Document start

Take Away #1: Hewlett-Packard Co.’s board shakeup, including Ray Lane’s exit as chairman, gives CEO Meg Whitman a clearer path to revive growth.

Key Facts and Figures:

  • A former president of Oracle Corp., Lane failed to use his extensive experience in enterprise computing to help Hewlett-Packard’s turnaround.
  • His public gaffes – including being photographed using an Apple Inc. computer – also sometimes served as an embarrassment to the company.
  • Lane bore the stain of the disastrous 11-month tenure of former CEO Leo Apotheker and the HP’s acquisition of software maker Autonomy Corp.
  • The acquisition of Autonomy Corp. led to an $8.8 billion writedown and accusations of accounting fraud.
  • The board is seeking a new chairman with global experience, who can devote more time and energy to revival.
  • “Somebody has to be symbolically accountable,” said Jeffrey Sonnenfeld, a management professor at Yale University.
  • In addition to Lane’s move, directors G. Kennedy Thompson and John Hammergren are departing.

Take Away #2: While HP had rallied 56% this year amid tentative signs that Whitman is making headway in her efforts to reignite growth, the shares have lost half its value since the departure of Mark Hurd.

Key Facts and Figures:

  • Hewlett-Packard fell 1.1% to $22.06 at 11:13 a.m. in New York.
  • Lane is known as something of enterprise computing’s Mr. Fixit, having helped Oracle’s relationship with its customers in the early ‘90s.
  • Lane disciplined Oracle’s freewheeling sales culture during his seven-year tenure there.
  • Lane then stepped in alongside Apotheker after the departure of CEO Mark Hurd.
  • Mark Hurd left in August 2010 after the board said Hurd violated HP’s code of business ethics.
  • Lane and Apotheker weren’t able to make a transition from the lower-profit personal computers and other hardware HP traditionally sold, to more lucrative software, despite a mandate to expand in that area.

Take Away #3: Lane is giving up his chairmanship two weeks after investors re-elected him in a narrow majority of votes.

Key Facts and Figures:

  • Lane has been rebuked for this oversight of the botched Autonomy acquisition.
  • “Lane deserves credit for stepping down. If he’ stayed on he’d become the issue”, says Charles Elson of the University of Delaware.
  • After the March 20 vote, Lane believed he wasn’t given sufficient credit for remaking the company’s board and ousting Apotheker.

Take Away #4: The second board overhaul in two years underscores shareholders’ dissatisfaction with the company’s performance and takeover of Autonomy.

Document end
Data entries start

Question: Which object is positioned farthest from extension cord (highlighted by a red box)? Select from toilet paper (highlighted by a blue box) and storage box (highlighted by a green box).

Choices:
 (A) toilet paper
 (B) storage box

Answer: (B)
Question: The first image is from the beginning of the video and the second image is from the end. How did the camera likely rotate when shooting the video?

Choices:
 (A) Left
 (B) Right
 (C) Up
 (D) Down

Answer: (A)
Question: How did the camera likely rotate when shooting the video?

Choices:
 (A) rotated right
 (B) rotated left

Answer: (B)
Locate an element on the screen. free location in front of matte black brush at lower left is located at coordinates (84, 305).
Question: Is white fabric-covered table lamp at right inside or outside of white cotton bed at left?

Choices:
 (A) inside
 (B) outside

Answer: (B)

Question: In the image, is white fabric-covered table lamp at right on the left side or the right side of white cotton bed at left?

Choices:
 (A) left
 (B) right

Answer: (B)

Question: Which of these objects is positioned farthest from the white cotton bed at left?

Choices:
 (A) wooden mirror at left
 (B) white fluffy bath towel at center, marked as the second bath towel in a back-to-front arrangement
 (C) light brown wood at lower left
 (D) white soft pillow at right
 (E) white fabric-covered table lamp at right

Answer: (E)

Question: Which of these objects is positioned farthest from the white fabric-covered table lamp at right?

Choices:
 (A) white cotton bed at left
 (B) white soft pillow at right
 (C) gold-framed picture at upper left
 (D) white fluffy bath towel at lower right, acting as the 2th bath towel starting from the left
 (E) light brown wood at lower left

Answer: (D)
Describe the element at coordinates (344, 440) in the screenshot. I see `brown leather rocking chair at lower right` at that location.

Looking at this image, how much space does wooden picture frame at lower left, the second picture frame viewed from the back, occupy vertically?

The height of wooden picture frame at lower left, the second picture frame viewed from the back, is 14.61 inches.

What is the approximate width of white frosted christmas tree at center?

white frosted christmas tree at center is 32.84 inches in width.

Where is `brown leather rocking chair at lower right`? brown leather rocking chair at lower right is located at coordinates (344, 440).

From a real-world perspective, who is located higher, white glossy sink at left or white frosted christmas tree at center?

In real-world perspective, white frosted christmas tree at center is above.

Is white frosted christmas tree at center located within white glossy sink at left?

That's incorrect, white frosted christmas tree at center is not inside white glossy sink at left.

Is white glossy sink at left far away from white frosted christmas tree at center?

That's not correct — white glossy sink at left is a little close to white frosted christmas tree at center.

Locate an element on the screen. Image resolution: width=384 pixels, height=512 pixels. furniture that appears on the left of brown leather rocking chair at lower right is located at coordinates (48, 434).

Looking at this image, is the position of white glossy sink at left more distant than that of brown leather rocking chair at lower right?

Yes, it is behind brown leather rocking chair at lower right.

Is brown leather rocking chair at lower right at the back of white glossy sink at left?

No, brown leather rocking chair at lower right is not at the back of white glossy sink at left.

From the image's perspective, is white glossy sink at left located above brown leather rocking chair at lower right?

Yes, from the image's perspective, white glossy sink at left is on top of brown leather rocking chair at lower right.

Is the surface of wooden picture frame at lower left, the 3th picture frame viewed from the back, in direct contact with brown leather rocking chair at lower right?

Data entries end

**Instructions to follow:**
Pick up the summary of the Hewlett-Packard board shakeup after its final line and keep writing.

**Output below:**
Key Facts and Figures:

  • The writedown of Autonomy in November capped three years of management upheaval, strategy shifts, and slowing growth.
  • This has hammered the shares and complicated Whitman’s turnaround efforts.

Take Away #5: Lane’s reign came to be associated with the ill-fated tenure of Apotheker, who was ousted after 11 months on the job.

Key Facts and Figures:

  • Strategy shifts like the flip-flop over whether to sell the PC division and acquisitions, including Autonomy, did little to revamp HP.
  • Lane also made occasional remarks that came across as condescending to Whitman.
  • After the former eBay Inc. CEO took the helm, Lane told employees he was ready to “take Meg’s training wheels off”, according to an article in Fortune.

Take Away #6: Lane, who will remain on the board, received significantly more compensation in HP shares than other directors during his tenure.

Key Facts and Figures:

  • In 2011, Lane received a special equity award of 1 million shares in connection with his appointment as executive chairman.
  • That was in lieu of the equity retainer of $175,000 that other directors received.
  • Hammergren and Thompson’s tenure will end after a board meeting schedule for May, and the board has begun a search for new directors.

Take Away #7: In the run-up to the annual meeting, shareholder advisers had said that the board failed to properly vet the acquisition of Autonomy.

Key Facts and Figures:

  • Advisers recommended that investors vote against Lane and some other members of the 11-person body.
  • Lane garnered 59% of votes cast, while director Thompson received 55% support and Hammergren received 54%.
  • Last year all three were backed by at least 80% of the vote.
  • Glass Lewis & Co. also urged shareholders to remove Hammergren and Thompson, as well as venture-capital investor Marc Andreessen and lead independent director Rajiv Gupta.

Take Away #8: “In the coming months you will see further evolution of our board,” Whitman wrote in the blog entry on the “HP Next” website set up to chronicle turnaround efforts.

Key Facts and Figures:

  • With Lane stepping down HP said the role of lead independent director is no longer necessary.
  • Gupta, who held that position, will remain on the board and succeed Thompson as the chairman of the audit committee.
  • Director Gary Reiner will replace Gupta as chairman of the nominating and governance committee.
  • After Hammergren’s departure, Whitworth will lead the finance and investment committee.

Take Away #9: The company has shown progress under Whitman, HP’s fourth CEO in three years.

Key Facts and Figures:

  • HP forecast fiscal second-quarter profit in February that topped analysts’ estimates amid cost cutting and rebounding demand for enterprise services.
  • The company is on a great track,” Sonnenfeld said. “Meg has a very good plan.”